WASHINGTON — Unsafe drinking water, not climate change, is the world’s most immediate public health issue, the administrator of the Environmental Protection Agency, Andrew Wheeler, said Wednesday.
He made his case for a shift in focus in a CBS News interview aired Wednesday and in a speech later in the day in Washington.
Wheeler told CBS News climate change is ‘‘an important issue’’ but that most of the threats it poses are ‘‘50 to 75 years out.’’ He said it was ‘‘unreasonable’’ for Democratic candidates to pay so much attention to it.
Environmental groups said the Trump administration was neglecting — or worsening — both health threats.
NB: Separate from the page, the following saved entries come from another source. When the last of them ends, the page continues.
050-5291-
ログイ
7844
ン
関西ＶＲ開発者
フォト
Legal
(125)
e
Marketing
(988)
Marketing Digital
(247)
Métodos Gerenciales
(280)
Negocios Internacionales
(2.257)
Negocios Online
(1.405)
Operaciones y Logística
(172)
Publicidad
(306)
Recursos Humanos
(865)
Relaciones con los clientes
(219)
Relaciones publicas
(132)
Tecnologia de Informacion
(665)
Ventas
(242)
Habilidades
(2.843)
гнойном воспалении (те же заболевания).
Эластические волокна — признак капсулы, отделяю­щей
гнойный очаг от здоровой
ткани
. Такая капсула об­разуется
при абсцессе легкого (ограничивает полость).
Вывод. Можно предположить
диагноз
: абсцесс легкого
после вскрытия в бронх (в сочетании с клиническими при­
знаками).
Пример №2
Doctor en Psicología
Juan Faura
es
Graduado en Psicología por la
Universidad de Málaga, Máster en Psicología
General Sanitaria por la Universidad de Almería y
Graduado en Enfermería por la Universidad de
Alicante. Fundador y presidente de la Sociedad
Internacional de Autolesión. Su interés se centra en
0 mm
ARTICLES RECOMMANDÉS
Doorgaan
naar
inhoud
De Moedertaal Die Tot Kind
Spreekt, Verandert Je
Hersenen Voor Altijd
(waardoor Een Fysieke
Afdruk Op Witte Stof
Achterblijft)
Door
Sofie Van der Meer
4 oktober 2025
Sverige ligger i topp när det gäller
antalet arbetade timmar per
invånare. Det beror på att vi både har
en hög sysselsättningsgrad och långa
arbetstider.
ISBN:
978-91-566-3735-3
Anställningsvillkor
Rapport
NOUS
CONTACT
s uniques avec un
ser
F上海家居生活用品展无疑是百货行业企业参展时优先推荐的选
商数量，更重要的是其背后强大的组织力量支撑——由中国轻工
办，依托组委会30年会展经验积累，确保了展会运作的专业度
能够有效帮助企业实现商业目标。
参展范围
The Natural Resource Defense Council cited damage and deaths from hurricanes Harvey and Maria in 2017, and from back-to-back years of record wildfires in California.
‘‘Wheeler’s claim is off by about 50 to 75 years,’’ NRDC spokesman Jake Thompson said. ‘‘Climate change and its impacts are here today, and getting worse soon.’’
Wheeler’s assessment is in line with that of the Trump administration overall, which is working to open more public lands for oil and gas development and to prop up the flagging domestic coal industry.
President Trump at times belittles the warnings on climate change coming from scientists in and out of his government. ‘‘Wouldn’t be bad to have a little of that good old fashioned Global Warming right now!’’ Trump tweeted during a cold snap in January.
The government’s own climate assessment last year concluded climate change from oil, gas, and coal emissions is already hitting the United States.
Wheeler is a former coal industry lobbyist.